--- PROBLEMS AND TASKS ---
#1 In the review of IMEB Opus 30, vol. 2, what does Takayuki Rai's piece combine with tape?
#2 In one to three sentences, explain why the review of IMEB Opus 30, vol. 2 finds it very difficult to pick a highlight from Disc 4.
#3 Resume the review of IMEB Opus 30, vol. 2 from its final sentence onward.

--- PROVIDED PASSAGE ---
^^^^^^^^^^^^^^^^
Picking up where the first volume left off, IMEB Opus 30, vol. 2 covers the next sixteen years of IMEB history. Important to note that this volume comes on the opposite end of that paradigm shift from tape and analog over to computers and digital. Make no mistake, the framework of computer music is being built in the decade prior, but here those mechanisms are in full force. The processes heard here are dizzyingly complex, produced for once in real time rather than over an arduous wait, and yet there remains distinct ties to the aesthetics of the Group's early years.
Disc 4: 1984-88Very difficult to pick a highlight from the first batch, with each piece setting out for far different aims than the next. Dieter Kaufmann's piece is perhaps the oddest, an ode to childhood constructed from recordings he and his 10 year old son Ulrich made during their travels, a far cry from the Ferrari travelogue. Takayuki Rai delivers a gripping piece as well, this one for computer processed bass clarinet and tape. The pieces by Yves Daoust and IMEB co-founder Françoise Barrière both carry a strong narrative arc, Daoust's residing in a world of fantasy, while Barrière draws on a clear sense of human hardship.
1 Lothar Voigtländer - Hommage à un poète (1984)
2 Dieter Kaufmann - Le ciel et la terre (1985)
3 Yves Daoust - Il était une fois… (conte sans paroles) (1986)
4 Françoise Barrière - L’or (1987)
5 Takayuki Rai - Sparkle (1988)
Disc 5: 1989-93Curiously, there is much to compare among the works in this second disc. The three middle pieces by Boesch, Berenguer, and Bennett are each meditations on a central object--stones, a voice (and in its words, Claude Shannon), and a South American rainstick. Each of the works draws on human action and transforms in a way that keeps the tactile or vocal elements intact, never allowing computer processes to obscure that physical presence. The bookending pieces by Normandeau and Artemiev are both free-associations. Normandeau's "Jeu" almost serves as a thesaurus entry on the notion of "play", recited off the top of his head.
^^^^^^^^^^^^^^^^
--- DATA FOR REVIEW ---
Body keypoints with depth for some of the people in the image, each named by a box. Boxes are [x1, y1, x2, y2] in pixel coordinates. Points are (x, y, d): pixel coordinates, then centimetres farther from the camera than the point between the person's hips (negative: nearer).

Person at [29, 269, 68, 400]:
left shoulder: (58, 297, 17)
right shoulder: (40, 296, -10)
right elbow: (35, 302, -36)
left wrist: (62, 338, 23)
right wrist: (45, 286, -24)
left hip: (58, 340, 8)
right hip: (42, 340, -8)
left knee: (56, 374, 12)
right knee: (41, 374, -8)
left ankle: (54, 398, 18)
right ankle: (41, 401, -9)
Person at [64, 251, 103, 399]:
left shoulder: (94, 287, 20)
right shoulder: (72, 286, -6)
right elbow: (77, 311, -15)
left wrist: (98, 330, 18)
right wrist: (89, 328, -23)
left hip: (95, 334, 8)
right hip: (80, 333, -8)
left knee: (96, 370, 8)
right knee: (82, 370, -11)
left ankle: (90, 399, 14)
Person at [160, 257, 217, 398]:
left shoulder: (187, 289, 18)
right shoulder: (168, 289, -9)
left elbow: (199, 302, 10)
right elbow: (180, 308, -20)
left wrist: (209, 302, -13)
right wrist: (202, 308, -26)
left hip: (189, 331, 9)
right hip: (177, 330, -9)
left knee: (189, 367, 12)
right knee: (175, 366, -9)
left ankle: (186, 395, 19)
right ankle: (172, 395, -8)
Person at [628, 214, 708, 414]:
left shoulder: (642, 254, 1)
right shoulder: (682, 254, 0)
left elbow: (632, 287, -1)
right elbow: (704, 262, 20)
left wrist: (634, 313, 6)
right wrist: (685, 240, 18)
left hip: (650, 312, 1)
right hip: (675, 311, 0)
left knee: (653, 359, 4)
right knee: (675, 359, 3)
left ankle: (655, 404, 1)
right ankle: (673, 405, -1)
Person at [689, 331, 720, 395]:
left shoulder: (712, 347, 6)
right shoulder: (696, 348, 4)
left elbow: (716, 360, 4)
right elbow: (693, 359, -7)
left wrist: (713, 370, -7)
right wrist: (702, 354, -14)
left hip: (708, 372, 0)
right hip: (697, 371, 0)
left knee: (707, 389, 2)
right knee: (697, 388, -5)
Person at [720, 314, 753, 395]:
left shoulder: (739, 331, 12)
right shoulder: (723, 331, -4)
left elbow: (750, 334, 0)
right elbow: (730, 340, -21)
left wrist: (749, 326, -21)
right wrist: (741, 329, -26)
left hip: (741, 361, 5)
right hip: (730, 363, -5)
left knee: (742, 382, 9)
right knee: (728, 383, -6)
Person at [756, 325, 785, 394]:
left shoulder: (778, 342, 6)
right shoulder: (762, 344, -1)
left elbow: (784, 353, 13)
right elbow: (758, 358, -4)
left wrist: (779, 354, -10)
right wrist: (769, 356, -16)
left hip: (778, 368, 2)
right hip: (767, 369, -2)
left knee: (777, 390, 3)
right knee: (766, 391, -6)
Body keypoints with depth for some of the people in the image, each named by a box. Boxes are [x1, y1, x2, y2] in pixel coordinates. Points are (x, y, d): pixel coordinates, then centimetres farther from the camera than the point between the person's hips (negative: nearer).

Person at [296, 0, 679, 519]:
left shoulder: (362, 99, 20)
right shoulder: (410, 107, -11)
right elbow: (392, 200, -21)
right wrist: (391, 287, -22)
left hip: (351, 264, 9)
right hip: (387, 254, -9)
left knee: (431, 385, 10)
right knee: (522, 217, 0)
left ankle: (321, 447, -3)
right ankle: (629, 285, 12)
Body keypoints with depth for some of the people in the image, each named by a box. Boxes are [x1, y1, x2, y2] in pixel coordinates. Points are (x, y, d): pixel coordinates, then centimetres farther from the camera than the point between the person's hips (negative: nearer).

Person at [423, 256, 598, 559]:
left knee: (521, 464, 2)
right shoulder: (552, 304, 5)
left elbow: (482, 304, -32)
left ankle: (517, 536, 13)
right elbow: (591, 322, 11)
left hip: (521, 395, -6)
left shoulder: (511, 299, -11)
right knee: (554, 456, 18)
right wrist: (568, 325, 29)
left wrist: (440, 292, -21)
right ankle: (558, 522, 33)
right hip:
^^^^^^^^^^^^^^^^
--- RESULTS OF THE EXERCISE ---
#1 Computer processed bass clarinet.

#2 According to the review, each piece on Disc 4 sets out for aims far different from the next. This makes a single highlight hard to choose.

#3
1 Robert Normandeau - Jeu (1989)
2 Rainer Boesch - Pierres (1990)
3 José Manuel Berenguer - Ob-lectum (1991)
4 Gerald Bennett - Rainstick (1992)
5 Eduard Artemiev - I would like to return (1993)
Disc 6: 1994-99Most interesting to me about these final six works is how each shows a distinct slowing of pace from the previous selections and a focused attention on how one organizes sound. It's almost as if the excitement over how much can be done with computers has worn off, moving on to the challenge of how it can be done well. Kosk and Dodge aim in their works here to bring a personal order to their disparate materials. Individual instrumental elements are bound in a mesh of manipulation as Kröpfl (voice), Sani (clarinets), Vaggione (percussion), and Parmerud (flute) offer varying stances on how deeply one's building blocks should be concealed.
1 Patrick Kosk - Plastique sans titre (1994)
2 Charles Dodge - Fades, Dissolves, Fizzles (1995)
3 Francisco Kröpfl - Winds (1996)
4 Nicola Sani - Non tutte le isole hanno intorno il mare (1997)
5 Horacio Vaggione - Agon (1998)
6 Åke Parmerud - Les flûtes en feu (1999)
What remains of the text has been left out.